Top of Information shown
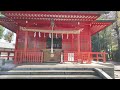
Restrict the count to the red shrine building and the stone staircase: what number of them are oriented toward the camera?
2

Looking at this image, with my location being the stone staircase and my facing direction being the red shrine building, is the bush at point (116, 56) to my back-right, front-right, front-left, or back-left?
front-right

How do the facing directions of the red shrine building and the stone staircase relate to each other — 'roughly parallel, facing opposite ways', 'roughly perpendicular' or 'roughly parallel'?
roughly parallel

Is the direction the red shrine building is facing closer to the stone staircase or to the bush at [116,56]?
the stone staircase

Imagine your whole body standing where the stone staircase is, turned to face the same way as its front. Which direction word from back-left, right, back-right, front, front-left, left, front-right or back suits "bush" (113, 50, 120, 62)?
back-left

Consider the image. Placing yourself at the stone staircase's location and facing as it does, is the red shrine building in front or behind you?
behind

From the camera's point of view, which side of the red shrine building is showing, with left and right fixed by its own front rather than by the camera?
front

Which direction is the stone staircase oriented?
toward the camera

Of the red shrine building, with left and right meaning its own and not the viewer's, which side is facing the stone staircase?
front

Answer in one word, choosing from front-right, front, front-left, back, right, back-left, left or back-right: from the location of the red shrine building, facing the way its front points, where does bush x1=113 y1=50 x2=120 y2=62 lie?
back-left
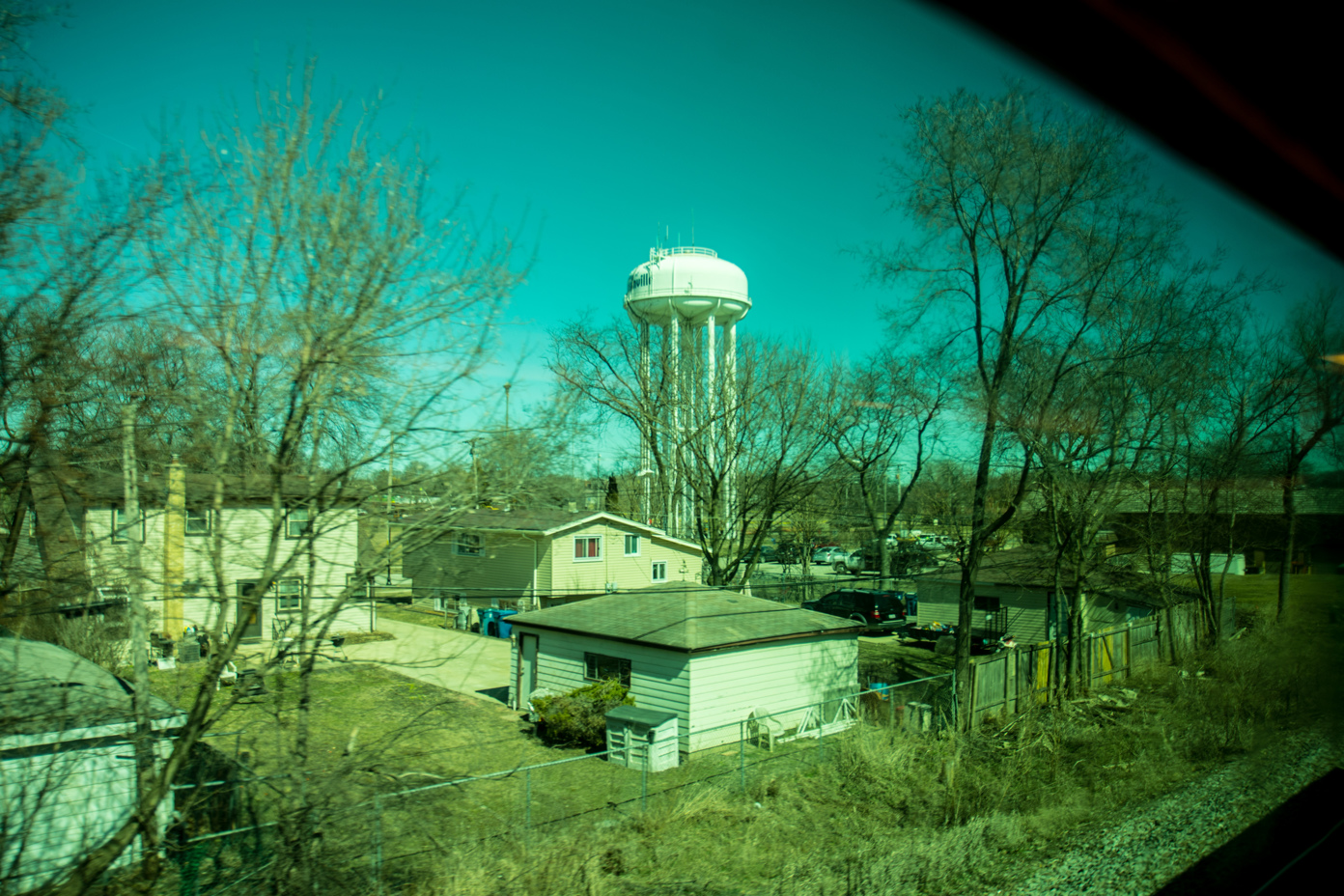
Bottom of Information shown
## Required work
Select every line of the listing above that contains the word "roughly". Case counts.

## Solution for this problem
How do the facing directions of the red shrine building and the stone staircase relate to each other — 'roughly parallel, facing opposite ways', 'roughly perpendicular' or 'roughly parallel'?
roughly parallel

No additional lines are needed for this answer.